Dari Latent Conflict inilah kemudian muncul Model Konflik Peran. Model ini memperlakukan
organisasi selaku kumpulan seperangkat peran, yang masing-masing peran dipegang oleh
seseorang serta orang yang memberikan peran tersebut kepadanya. Konflik muncul tatkala
pemegang peran menerima tuntutan peran yang dianggap bertentangan dengan peran yang
sebelumnya ia perankan. Model ini juga menganggap pemegang peran selaku penerima pasif
ketimbang partisipan aktif dalam hubungan. Model konflik peran menentukan hubungan
konseptual, perangkat peran, yang berguna dalam menganalisis 3 bentuk Latent Conflict.
Perceived Conflict – Konflik pun kerap kali terjadi kendati tidak satupun kondisi latent conflict
dapat diidentifikasi. Kondisi latent conflict bisa terjadi tanpa satupun peserta konflik merasakan
bahwa kondisi laten tersebut telah terjadi. Dalam kasus konflik tetap terjadi tatkala tidak satupun
latent conflict ada, dijelaskan melalui Model Semantik Konflik.
Menurut model ini, konflik merupakan hasil dari kesalahpahaman pihak satu dengan pihak lain
seputar posisi aktual. Dengan demikian, konflik bisa diselesaikan dengan saling membangun
pemahaman dan meningkatkan komunikasi antar pihak. Model Semantik Konflik ini menjadi
dasar bagi teknik-teknik manajemen yang luas dipakai dengan tujuan meningkatkan hubungan
interpersonal.

Efek Konflik Organisasi

Identifikasi atas efek negatif dan positif ini mudah-mudahan membawa kita lebih mampu
memanajemen konflik demi kepentingan diri kita sendiri. Edelmann membagi efek konflik ke
dalam dua kategori yaitu efek negatif dan efek positif. Efek negatif dari konflik bisa berlingkup
baik pada level individu ataupun organisasi. Pada level organisasi, konflik merusak kinerja
organisasi sekaligus unit-unit yang ada di dalamnya.
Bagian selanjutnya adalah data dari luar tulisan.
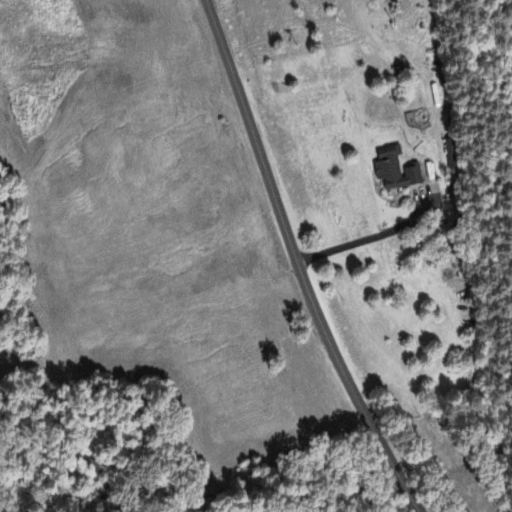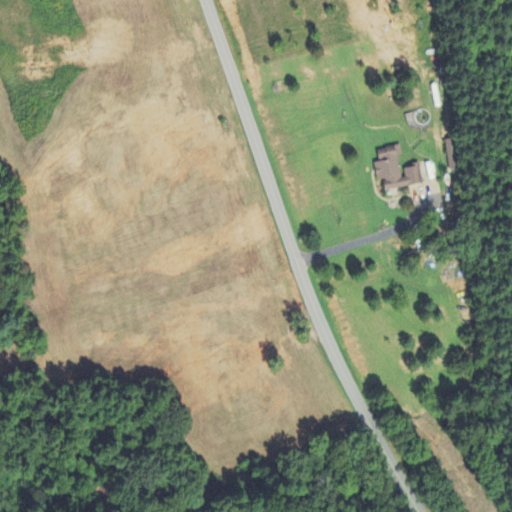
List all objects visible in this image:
building: (453, 157)
building: (395, 171)
road: (370, 239)
road: (299, 262)
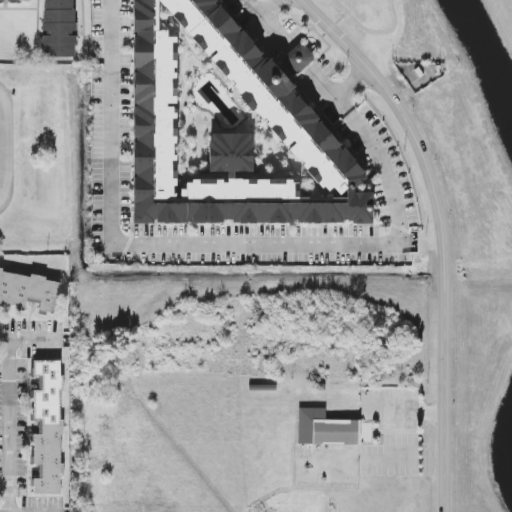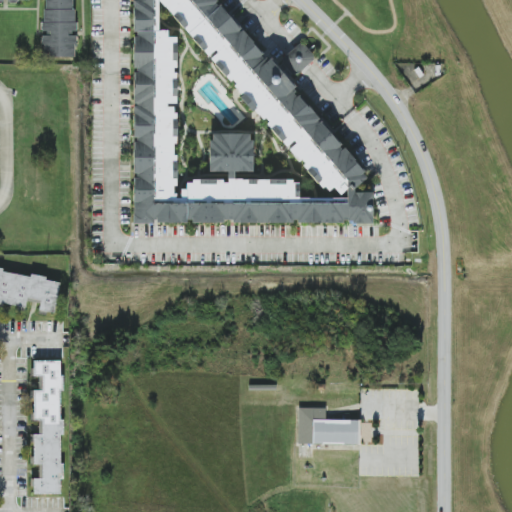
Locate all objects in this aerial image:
building: (15, 0)
road: (270, 8)
road: (346, 12)
road: (393, 12)
road: (339, 20)
building: (58, 29)
road: (297, 57)
road: (353, 84)
building: (228, 128)
road: (6, 147)
road: (442, 233)
road: (186, 244)
building: (28, 290)
road: (35, 341)
road: (10, 421)
road: (5, 427)
building: (47, 428)
building: (326, 429)
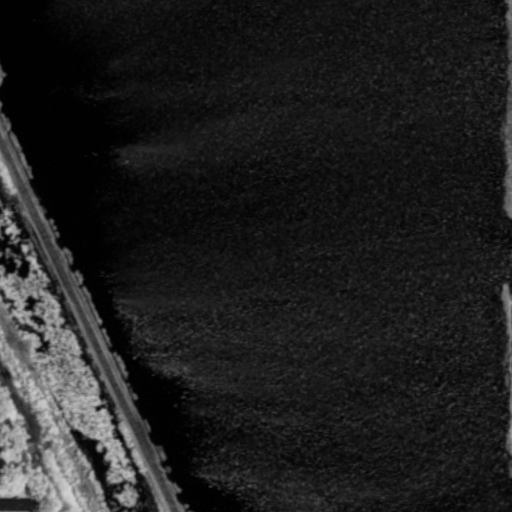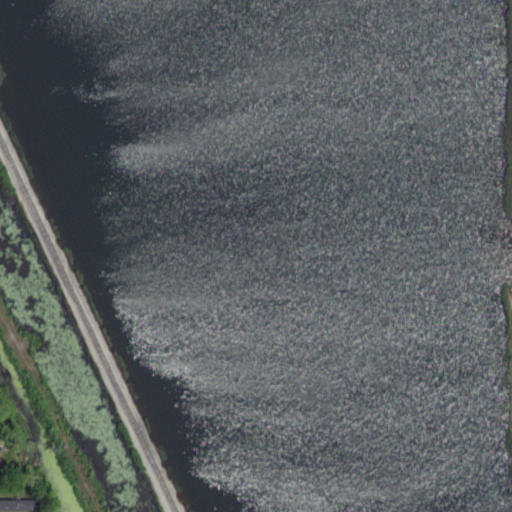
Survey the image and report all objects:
park: (262, 250)
railway: (87, 324)
building: (10, 502)
building: (15, 503)
building: (29, 503)
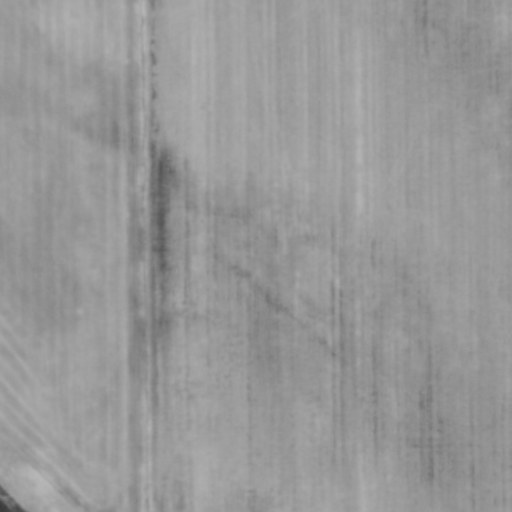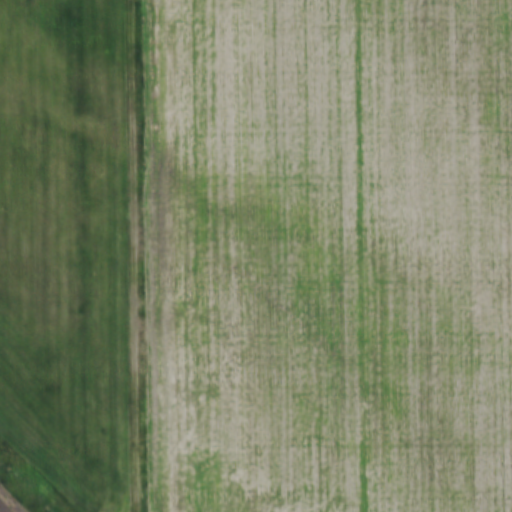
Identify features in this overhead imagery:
road: (145, 255)
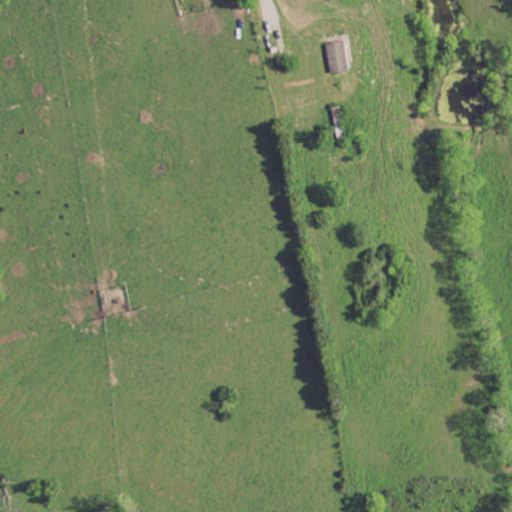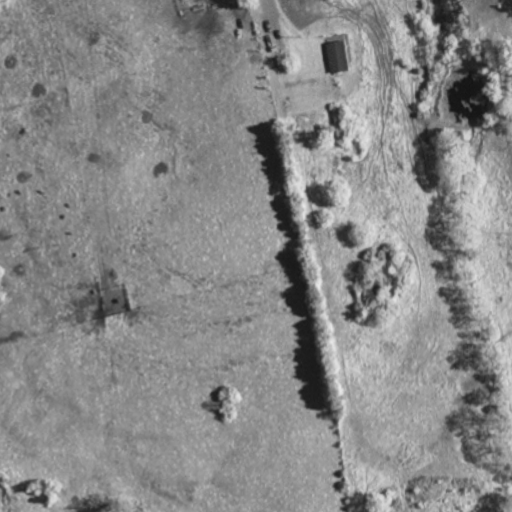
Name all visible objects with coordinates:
road: (268, 11)
building: (337, 55)
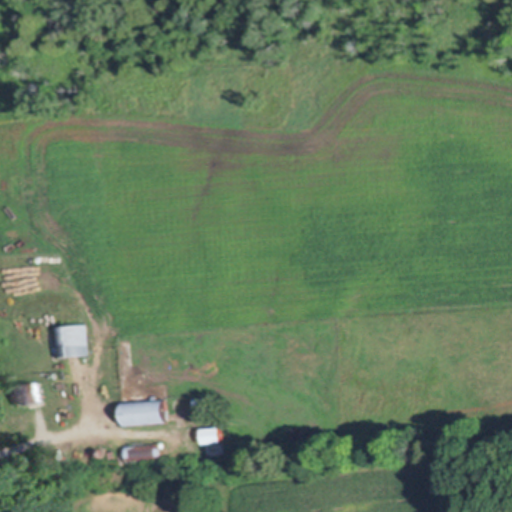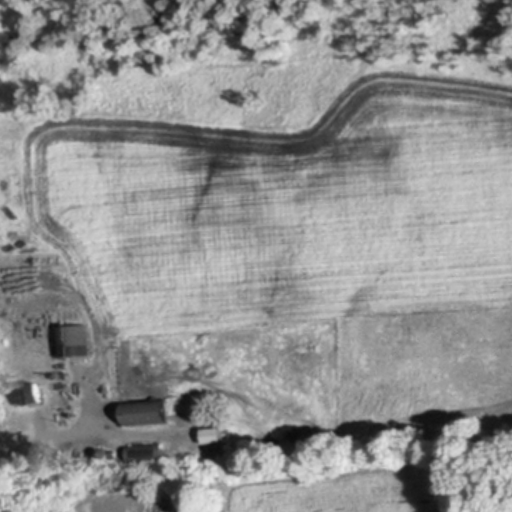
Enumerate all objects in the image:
building: (36, 87)
building: (35, 236)
building: (75, 338)
building: (72, 341)
building: (30, 392)
building: (28, 394)
building: (202, 400)
building: (207, 408)
building: (148, 410)
building: (144, 413)
building: (215, 434)
building: (211, 435)
road: (46, 443)
building: (105, 450)
building: (147, 451)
Pada level individu, konflik merusak dalam bentuk tertekannya pekerja . Lingkaran setan konflik
berujung pada stress, yang kemudian mendorong terbitnya sinisme baik terhadap klien ataupun
kolega kerja. Ini juga berdampak pada eskalasi konflik. Efek Positif – Konflik juga punya efek
positif di tataran individu.

Bahkan, konflik sesungguhnya lebih banyak efek positif tinimbang negatif. Rincian efek positif
konflik bisa kami ceritakan sebagai berikut ini. Dua orang yang mampu mengenali perbedaan
akibat konflik, kenapa perbedaan muncul, dapat melakukan diskusi guna menyelesaikannya
sehingga satu sama lain dapat mengenal lebih dalam. Jika dua orang bisa menyelesaikan konflik,
mereka akan lebih mempercayai masing-masing pihak di masa datang dengan mengetahui bahwa
perbedaan di antara mereka bisa diselesaikan.

Hasil produktif dari konflik adalah peningkatan harga diri dari tiap pihak yang bertikai. Konflik
jika dimanajemen secara baik merupakan kondisi yang memungkinkan kreativitas dan diskusi
antar orang dengan kepentingan berbeda, dan ujungnya peningkatan produktivitas.